I'm trying to prove that $GL_n(\mathbb{C})$ is pathwise connected, without explicitly constructing paths.
 A: No, the preimage of a (pathwise) connected set under a continuous map has no reason to be connected. For examples, consider the projection $\pi \colon X\times Y \to X$ where $Y$ is a discrete space (with more than one point), or maps with discrete domain (these are automatically continuous).

I'm trying to prove that $GL_n(ℂ)$ is pathwise connected, without explicitly constructing paths.

Depending on what counts as explicit, we can prove it more or less easily.
First way, almost explicit paths:
Let $A \in GL_n(\mathbb{C})$. Consider $\varphi \colon \mathbb{C} \to M_n(\mathbb{C});\; \varphi(z) = (1-z)\cdot A + z\cdot I$. Then $p = \det \circ \varphi$ is a polynomial (of degree $\leqslant n^2$) with $p(0) \neq 0 \neq p(1)$, hence has only finitely many zeros.

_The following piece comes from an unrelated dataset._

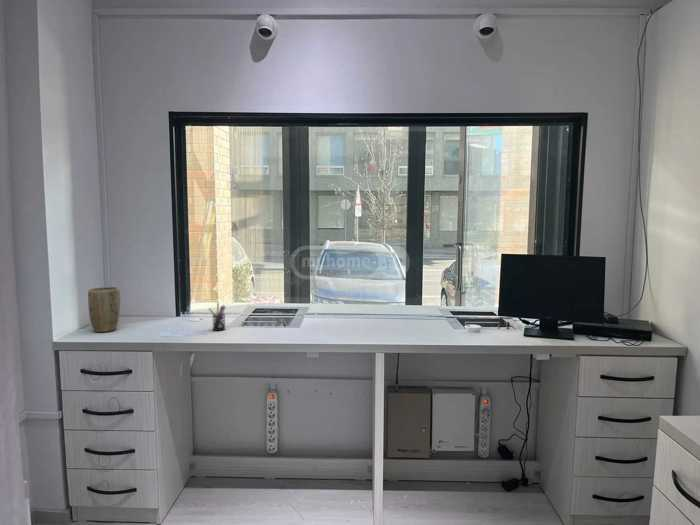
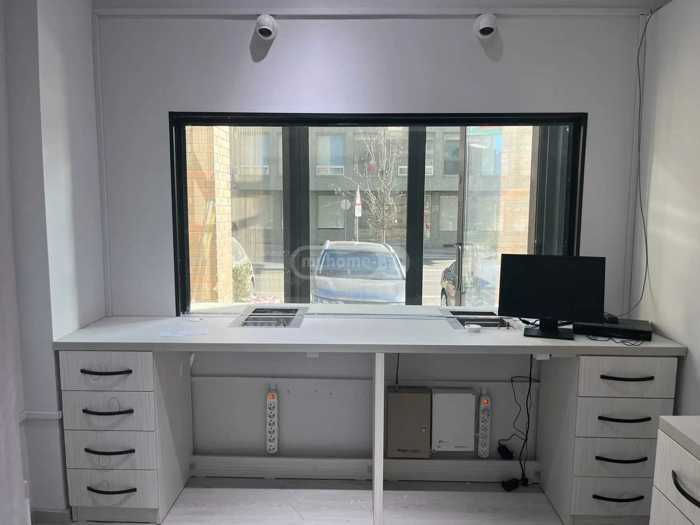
- pen holder [208,302,227,332]
- plant pot [87,286,121,333]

Choose a path $\gamma$ in $\mathbb{C}$ from $0$ to $1$ that avoids the zeros of $p$.
Then $\varphi \circ \gamma$ is a path in $GL_n(\mathbb{C})$ connecting $A$ and $I$.
That was easy.
Second way, no paths, but heavy machinery:
Definition: Let $D \subset \mathbb{C}^n$ open. A subset $E \subset D$ is thin in $D$ if it is locally contained in the zero set of a non-constant holomorphic function, i.e.
$$\bigl(\forall x\in D\bigr) \bigl(\exists U \in \mathcal{V}(x)\bigr) \bigl(\exists f \in \mathcal{O}(U)\setminus\{0\}\bigr)\bigl(E\cap U \subset Z(f)\bigr).$$
Proposition: Let $D \subset \mathbb{C}^n$ open and connected. Let $E \subset D$ thin in $D$. Then $D \setminus E$ is connected.

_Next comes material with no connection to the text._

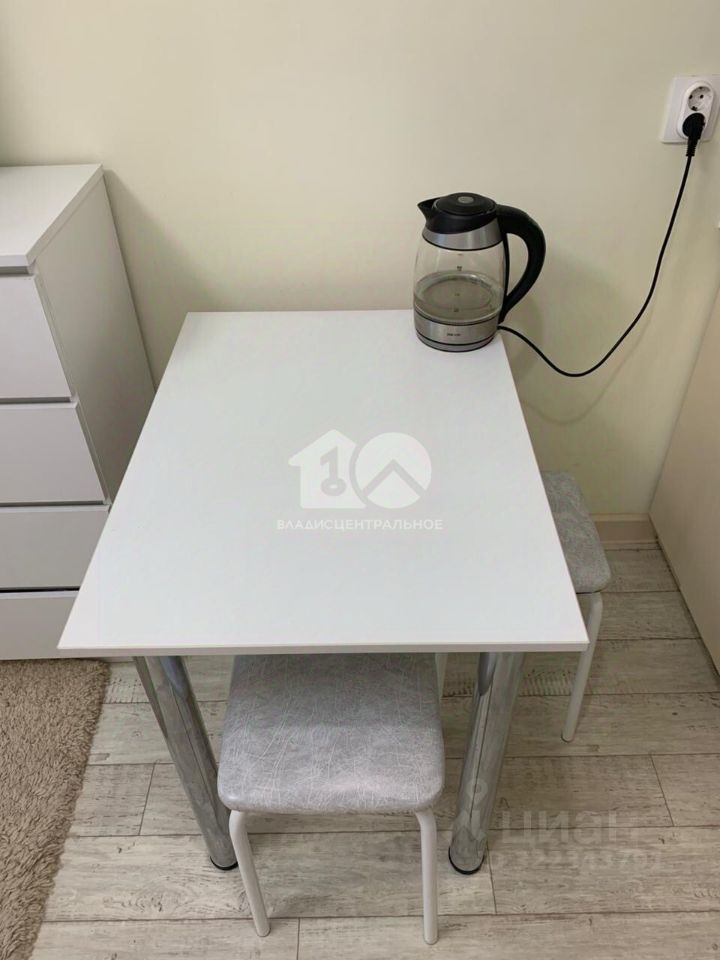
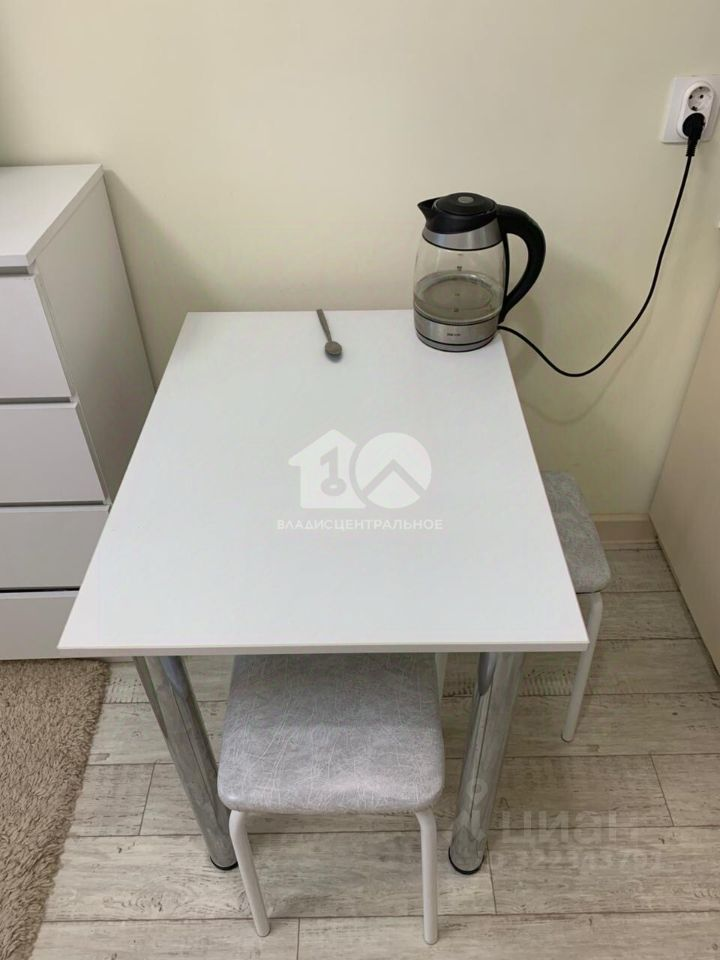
+ spoon [316,308,343,355]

The proposition is proved in most (hopefully) books on several complex variables, for example, it's corollary 3.6 in chapter I of Range's "Holomorphic Functions and Integral Representations in Several Complex Variables".
Armed with that heavy machinery, we now observe that $E = M_n(\mathbb{C}) \setminus GL_n(\mathbb{C})$ is the zero set of a non-constant holomorphic function (the determinant), hence thin. Therefore $GL_n(\mathbb{C}) = M_n(\mathbb{C}) \setminus E$ is connected, since the vector space $M_n(\mathbb{C})$ is connected. $GL_n(\mathbb{C})$ is also open, hence it is pathwise connected.